Perrottet yet to play pokie reform card

Dominic Perrottet says he is committed to cleaning up the multibillion dollar poker machine industry in NSW but has stopped short of committing to a timeline, saying more information is needed.

"I know everyone wants to get to an outcome yesterday, I accept that," the premier told reporters on Thursday.

He said he was seeking advice on technology needed to implement a cashless gaming card.

"I want to work with the industry to get to the end position of cashless gaming across our state."

It comes after weeks of pressure on the government to reform the industry, after the NSW Crime Commission found "billions of dollars of 'dirty' cash" were being poured into the state's poker machines every year.

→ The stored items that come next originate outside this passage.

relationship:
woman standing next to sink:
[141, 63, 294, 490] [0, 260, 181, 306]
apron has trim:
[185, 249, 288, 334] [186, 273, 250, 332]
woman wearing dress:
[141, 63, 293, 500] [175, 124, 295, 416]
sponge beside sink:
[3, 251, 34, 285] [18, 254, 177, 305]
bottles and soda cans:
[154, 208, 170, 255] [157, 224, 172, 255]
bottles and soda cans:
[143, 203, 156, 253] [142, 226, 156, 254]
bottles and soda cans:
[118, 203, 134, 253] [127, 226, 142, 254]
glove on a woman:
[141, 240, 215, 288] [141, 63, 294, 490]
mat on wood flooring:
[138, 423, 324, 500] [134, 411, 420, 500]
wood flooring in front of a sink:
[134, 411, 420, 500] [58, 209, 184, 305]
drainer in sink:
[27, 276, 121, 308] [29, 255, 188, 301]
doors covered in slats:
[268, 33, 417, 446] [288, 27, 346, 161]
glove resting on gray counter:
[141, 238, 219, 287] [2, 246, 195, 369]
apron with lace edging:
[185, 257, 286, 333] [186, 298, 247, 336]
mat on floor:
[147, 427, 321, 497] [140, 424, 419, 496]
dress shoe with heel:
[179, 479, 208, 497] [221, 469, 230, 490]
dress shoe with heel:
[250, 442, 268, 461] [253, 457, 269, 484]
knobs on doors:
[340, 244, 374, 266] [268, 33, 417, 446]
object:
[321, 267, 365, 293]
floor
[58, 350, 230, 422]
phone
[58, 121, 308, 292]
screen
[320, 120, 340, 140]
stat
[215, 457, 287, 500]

The commission recommended introducing cashless gaming to minimise the proceeds of crime being laundered through pubs and clubs.

On Wednesday, Independent MP Alex Greenwich urged the government to commit to a three-year deadline for implementing the cards.

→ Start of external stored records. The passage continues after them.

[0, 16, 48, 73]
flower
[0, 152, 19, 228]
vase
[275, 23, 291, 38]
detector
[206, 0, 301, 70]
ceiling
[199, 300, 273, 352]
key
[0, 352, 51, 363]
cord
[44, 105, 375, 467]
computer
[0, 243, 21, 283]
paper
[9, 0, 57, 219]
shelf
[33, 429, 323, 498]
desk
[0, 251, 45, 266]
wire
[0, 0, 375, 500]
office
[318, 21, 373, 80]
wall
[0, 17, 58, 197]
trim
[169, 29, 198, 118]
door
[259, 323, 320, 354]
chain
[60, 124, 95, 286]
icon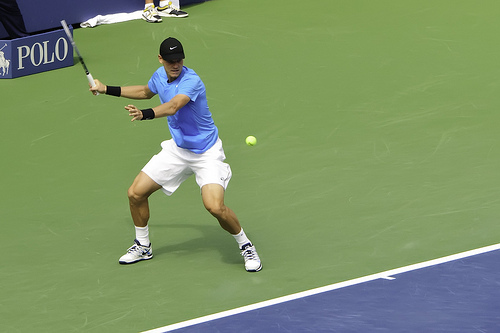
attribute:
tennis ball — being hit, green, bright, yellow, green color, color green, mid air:
[244, 134, 258, 147]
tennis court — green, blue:
[1, 0, 499, 333]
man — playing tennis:
[88, 36, 263, 273]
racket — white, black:
[62, 19, 100, 95]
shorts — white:
[141, 133, 232, 195]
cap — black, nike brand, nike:
[159, 36, 185, 63]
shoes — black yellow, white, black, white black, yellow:
[118, 238, 263, 274]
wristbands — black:
[105, 84, 155, 120]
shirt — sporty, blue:
[146, 65, 218, 156]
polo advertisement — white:
[16, 37, 69, 74]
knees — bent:
[126, 186, 225, 216]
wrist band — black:
[139, 108, 156, 121]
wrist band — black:
[104, 84, 122, 97]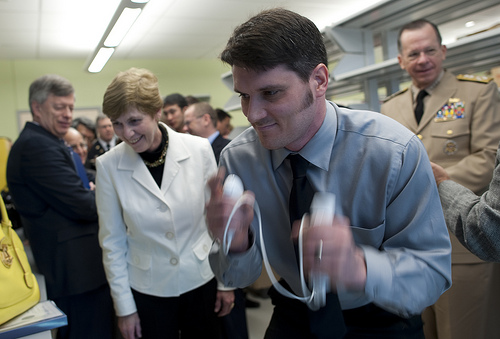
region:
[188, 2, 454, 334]
man holding controllers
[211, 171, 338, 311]
controllers are white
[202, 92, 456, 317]
man is wearing a blue shirt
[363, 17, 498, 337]
man is wearing a uniform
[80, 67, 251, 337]
woman is smiling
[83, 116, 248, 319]
woman is wearing a white jacket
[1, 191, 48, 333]
a yellow purse on a table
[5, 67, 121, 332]
man is looking down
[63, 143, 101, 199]
man is holding a folder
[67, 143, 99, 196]
folder is blue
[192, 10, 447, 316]
Man holding game controllers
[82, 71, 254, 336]
Woman is watching game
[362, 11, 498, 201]
Man is wearing uniform.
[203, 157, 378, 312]
Man is shaking his arms.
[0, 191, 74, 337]
Yellow purse on stand.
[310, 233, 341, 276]
Man is wearing ring.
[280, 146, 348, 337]
Man is wearing navy tie.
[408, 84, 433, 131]
Man is wearing black tie.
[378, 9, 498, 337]
Man is standing in background.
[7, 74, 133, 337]
Man is leaning on stand.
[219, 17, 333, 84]
the hair is black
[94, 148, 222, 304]
the top is white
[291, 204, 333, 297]
the wii remote is white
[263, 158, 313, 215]
the tie is black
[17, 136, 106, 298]
the blazer is black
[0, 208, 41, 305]
the hand bag is yellow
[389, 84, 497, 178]
the uniform is brown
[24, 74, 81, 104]
the hair is white and black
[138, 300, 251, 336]
the pants are black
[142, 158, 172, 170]
the necklace is silver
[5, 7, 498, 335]
People looking at something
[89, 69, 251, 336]
Woman has a white jacket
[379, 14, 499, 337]
Old man wearing a military uniform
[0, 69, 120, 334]
Man wearing black suit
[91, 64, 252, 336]
Woman is smiling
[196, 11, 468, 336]
Man holding a wired white device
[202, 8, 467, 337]
Man holding a blue shirt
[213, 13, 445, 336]
Man wears black pants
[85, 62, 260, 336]
Woman wear black skirt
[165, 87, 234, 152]
People talking behind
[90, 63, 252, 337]
a woman wearing a white blazer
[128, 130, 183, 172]
a gold chain necklace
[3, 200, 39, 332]
the corner of a bright yellow pocket book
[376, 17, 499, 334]
a man is wearing a tan military uniform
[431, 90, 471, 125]
many military pins on a jacket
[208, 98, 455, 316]
the crouching man is playing a wii game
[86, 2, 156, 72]
the overhead lights are turned on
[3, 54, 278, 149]
the back wall is pale green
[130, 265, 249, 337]
the woman is wearing black pants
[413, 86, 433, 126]
the man in uniform is wearing a black tie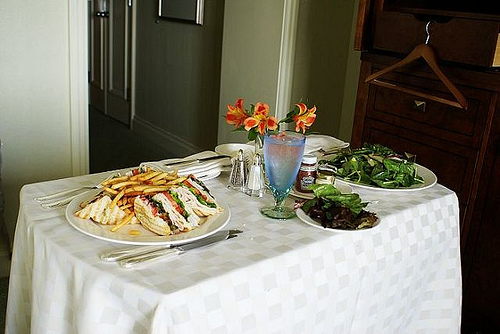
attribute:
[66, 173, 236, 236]
plate — white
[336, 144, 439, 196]
plate — white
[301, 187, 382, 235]
plate — small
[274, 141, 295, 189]
water — clear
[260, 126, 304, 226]
glass — large, blue, green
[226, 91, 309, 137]
flowers — orange, red, yellow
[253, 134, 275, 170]
vase — clear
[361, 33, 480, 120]
hanger — wooden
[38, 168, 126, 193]
utensils — silver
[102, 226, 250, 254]
utensils — silver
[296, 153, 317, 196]
bottle — small, red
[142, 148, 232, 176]
napkin — white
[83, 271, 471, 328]
tablecloth — white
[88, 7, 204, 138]
hallway — darkened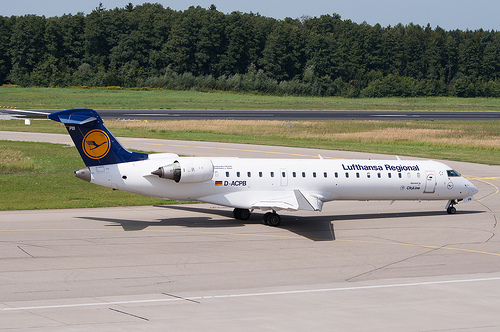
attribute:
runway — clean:
[2, 210, 495, 291]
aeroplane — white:
[46, 103, 483, 224]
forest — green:
[121, 6, 212, 85]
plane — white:
[44, 102, 484, 241]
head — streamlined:
[416, 151, 480, 224]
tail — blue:
[43, 107, 149, 168]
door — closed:
[423, 166, 439, 199]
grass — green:
[120, 87, 168, 113]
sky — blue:
[346, 3, 498, 26]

The premier held positive talks with ClubsNSW and the Australian Hotels Association (AHA) on Thursday to discuss a path forward.

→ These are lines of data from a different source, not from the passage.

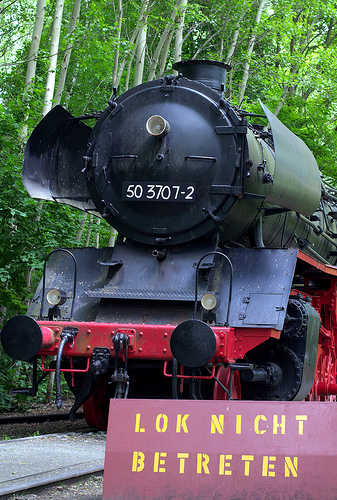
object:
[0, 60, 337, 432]
train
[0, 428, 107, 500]
tracks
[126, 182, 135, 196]
number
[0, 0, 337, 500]
photo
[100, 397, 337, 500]
sign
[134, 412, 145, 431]
lettering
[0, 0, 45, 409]
trees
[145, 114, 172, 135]
light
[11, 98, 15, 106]
leaves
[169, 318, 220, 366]
object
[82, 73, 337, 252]
tube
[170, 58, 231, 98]
smokestack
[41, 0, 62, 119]
trunk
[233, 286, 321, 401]
engine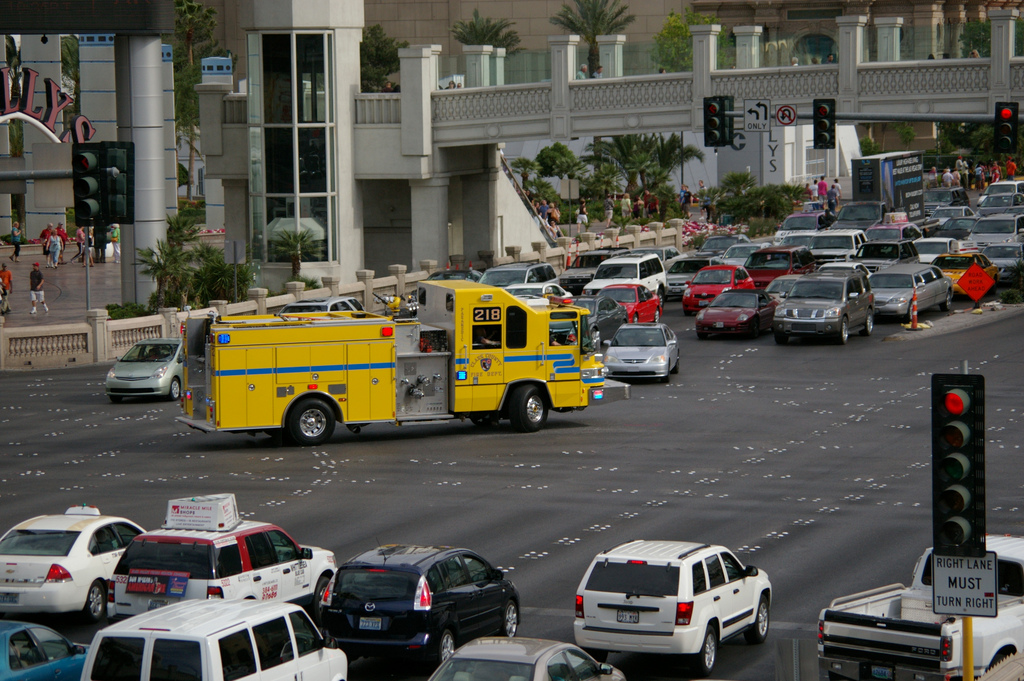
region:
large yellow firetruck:
[169, 287, 599, 433]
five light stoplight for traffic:
[931, 368, 988, 568]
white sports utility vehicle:
[577, 536, 778, 655]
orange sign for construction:
[954, 261, 993, 304]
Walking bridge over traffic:
[362, 15, 1023, 172]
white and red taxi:
[112, 492, 335, 642]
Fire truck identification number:
[473, 300, 506, 314]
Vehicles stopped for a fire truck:
[8, 170, 1023, 668]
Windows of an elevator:
[261, 33, 339, 261]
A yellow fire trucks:
[170, 277, 632, 437]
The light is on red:
[926, 374, 988, 556]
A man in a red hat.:
[26, 257, 49, 315]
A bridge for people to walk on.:
[199, 7, 1022, 184]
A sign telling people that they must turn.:
[932, 550, 1002, 617]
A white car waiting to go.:
[569, 535, 775, 666]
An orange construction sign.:
[958, 264, 994, 306]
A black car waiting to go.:
[313, 544, 523, 655]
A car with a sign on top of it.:
[113, 490, 336, 612]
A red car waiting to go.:
[682, 261, 758, 315]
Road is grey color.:
[427, 416, 922, 554]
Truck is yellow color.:
[177, 284, 610, 440]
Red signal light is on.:
[912, 375, 1023, 496]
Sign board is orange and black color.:
[941, 249, 995, 313]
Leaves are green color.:
[517, 134, 800, 261]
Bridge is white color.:
[416, 45, 1011, 147]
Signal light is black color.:
[51, 78, 1010, 560]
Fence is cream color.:
[16, 286, 267, 378]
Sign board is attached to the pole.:
[931, 548, 1020, 632]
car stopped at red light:
[573, 540, 773, 669]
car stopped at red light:
[427, 637, 621, 676]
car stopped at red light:
[320, 539, 522, 676]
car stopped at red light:
[103, 520, 339, 624]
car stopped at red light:
[0, 512, 154, 622]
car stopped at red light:
[5, 616, 99, 676]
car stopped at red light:
[692, 286, 783, 342]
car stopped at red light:
[776, 267, 878, 340]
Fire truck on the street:
[148, 246, 624, 469]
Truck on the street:
[161, 259, 618, 465]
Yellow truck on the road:
[147, 279, 622, 450]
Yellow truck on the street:
[173, 277, 614, 439]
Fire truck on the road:
[145, 268, 648, 465]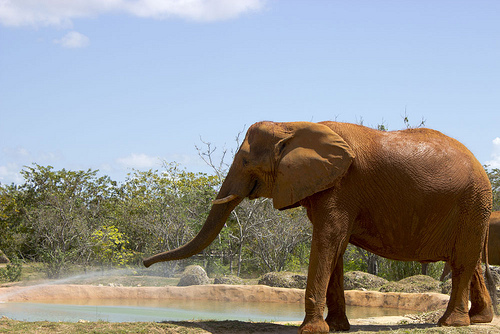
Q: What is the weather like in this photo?
A: It is clear.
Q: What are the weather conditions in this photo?
A: It is clear.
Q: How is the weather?
A: It is clear.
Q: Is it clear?
A: Yes, it is clear.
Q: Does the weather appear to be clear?
A: Yes, it is clear.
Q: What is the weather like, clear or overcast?
A: It is clear.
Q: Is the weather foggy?
A: No, it is clear.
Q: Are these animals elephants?
A: Yes, all the animals are elephants.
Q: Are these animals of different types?
A: No, all the animals are elephants.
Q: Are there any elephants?
A: Yes, there is an elephant.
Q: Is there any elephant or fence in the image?
A: Yes, there is an elephant.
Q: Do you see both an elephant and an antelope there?
A: No, there is an elephant but no antelopes.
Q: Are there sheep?
A: No, there are no sheep.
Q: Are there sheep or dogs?
A: No, there are no sheep or dogs.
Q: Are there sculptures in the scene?
A: No, there are no sculptures.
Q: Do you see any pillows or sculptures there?
A: No, there are no sculptures or pillows.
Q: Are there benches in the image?
A: No, there are no benches.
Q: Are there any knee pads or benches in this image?
A: No, there are no benches or knee pads.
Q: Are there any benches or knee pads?
A: No, there are no benches or knee pads.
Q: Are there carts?
A: No, there are no carts.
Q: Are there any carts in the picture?
A: No, there are no carts.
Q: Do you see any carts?
A: No, there are no carts.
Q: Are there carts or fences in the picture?
A: No, there are no carts or fences.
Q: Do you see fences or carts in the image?
A: No, there are no carts or fences.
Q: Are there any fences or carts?
A: No, there are no carts or fences.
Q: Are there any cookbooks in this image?
A: No, there are no cookbooks.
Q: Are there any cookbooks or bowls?
A: No, there are no cookbooks or bowls.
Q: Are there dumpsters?
A: No, there are no dumpsters.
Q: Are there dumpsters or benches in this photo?
A: No, there are no dumpsters or benches.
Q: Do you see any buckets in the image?
A: No, there are no buckets.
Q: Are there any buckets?
A: No, there are no buckets.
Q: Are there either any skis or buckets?
A: No, there are no buckets or skis.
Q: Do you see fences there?
A: No, there are no fences.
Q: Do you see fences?
A: No, there are no fences.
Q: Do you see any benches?
A: No, there are no benches.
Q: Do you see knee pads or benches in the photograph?
A: No, there are no benches or knee pads.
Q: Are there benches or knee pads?
A: No, there are no benches or knee pads.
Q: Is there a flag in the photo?
A: No, there are no flags.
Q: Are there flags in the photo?
A: No, there are no flags.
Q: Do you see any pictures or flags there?
A: No, there are no flags or pictures.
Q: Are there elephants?
A: Yes, there is an elephant.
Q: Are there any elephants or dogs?
A: Yes, there is an elephant.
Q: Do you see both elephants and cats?
A: No, there is an elephant but no cats.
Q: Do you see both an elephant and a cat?
A: No, there is an elephant but no cats.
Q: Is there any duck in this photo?
A: No, there are no ducks.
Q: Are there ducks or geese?
A: No, there are no ducks or geese.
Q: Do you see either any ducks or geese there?
A: No, there are no ducks or geese.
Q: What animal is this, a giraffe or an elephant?
A: This is an elephant.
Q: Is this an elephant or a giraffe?
A: This is an elephant.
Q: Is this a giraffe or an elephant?
A: This is an elephant.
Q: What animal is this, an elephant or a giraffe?
A: This is an elephant.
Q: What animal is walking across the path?
A: The elephant is walking across the path.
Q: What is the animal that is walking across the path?
A: The animal is an elephant.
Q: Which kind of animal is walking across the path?
A: The animal is an elephant.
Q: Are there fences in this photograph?
A: No, there are no fences.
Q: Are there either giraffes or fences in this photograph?
A: No, there are no fences or giraffes.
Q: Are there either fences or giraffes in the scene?
A: No, there are no fences or giraffes.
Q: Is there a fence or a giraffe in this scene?
A: No, there are no fences or giraffes.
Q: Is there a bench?
A: No, there are no benches.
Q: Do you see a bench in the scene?
A: No, there are no benches.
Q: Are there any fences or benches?
A: No, there are no benches or fences.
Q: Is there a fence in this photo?
A: No, there are no fences.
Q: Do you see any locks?
A: No, there are no locks.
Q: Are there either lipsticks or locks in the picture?
A: No, there are no locks or lipsticks.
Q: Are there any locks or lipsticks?
A: No, there are no locks or lipsticks.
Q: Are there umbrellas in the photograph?
A: No, there are no umbrellas.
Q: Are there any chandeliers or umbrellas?
A: No, there are no umbrellas or chandeliers.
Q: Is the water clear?
A: Yes, the water is clear.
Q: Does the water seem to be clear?
A: Yes, the water is clear.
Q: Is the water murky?
A: No, the water is clear.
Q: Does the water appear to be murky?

"The meeting was constructive and we look forward to continuing talks with the government," a spokesperson for AHA, which represents hotels and pubs, told AAP following the meeting.

ClubsNSW head Josh Landis is opposed to cashless gaming and has previously said the cards would not stop organised criminals laundering money.

Deputy Premier and Nationals Leader Paul Toole has broken ranks with the premier to oppose the card, saying the technology was not yet available.

The NSW Greens and Independent MP Helen Dalton joined Wesley Mission as well as community and religious organisations on Wednesday to demand reform of the industry before the March election.

The group accused the major parties of being reluctant to stand up to the influential gaming lobby, at the expense of gambling addicts.

Labor Leader Chris Minns offered his support to an expanded trial of a cashless gaming card, but wants businesses to be able to opt in.

"I want to make sure that these are common sense changes backed up by evidence," he said.

Meanwhile, outgoing government frontbencher Rob Stokes has given a scathing assessment of the club industry's ties to pokies.

"Gambling generates demonstrable social harm but ephemeral community benefit," he said in a speech to parliament on Wednesday.

"The community has had a gutful. We need to renegotiate the social contract with clubs to ensure the equation adds up to hope, not harm.

"We cannot hide from the uncomfortable truth that human misery is the financial lifeblood for many NSW clubs."

Mr Perrottet backed his MP, saying the state should not "be profiting off the misery of others".

"The NSW government receives significant tax revenue - when I was treasurer, I was uncomfortable with it," he said.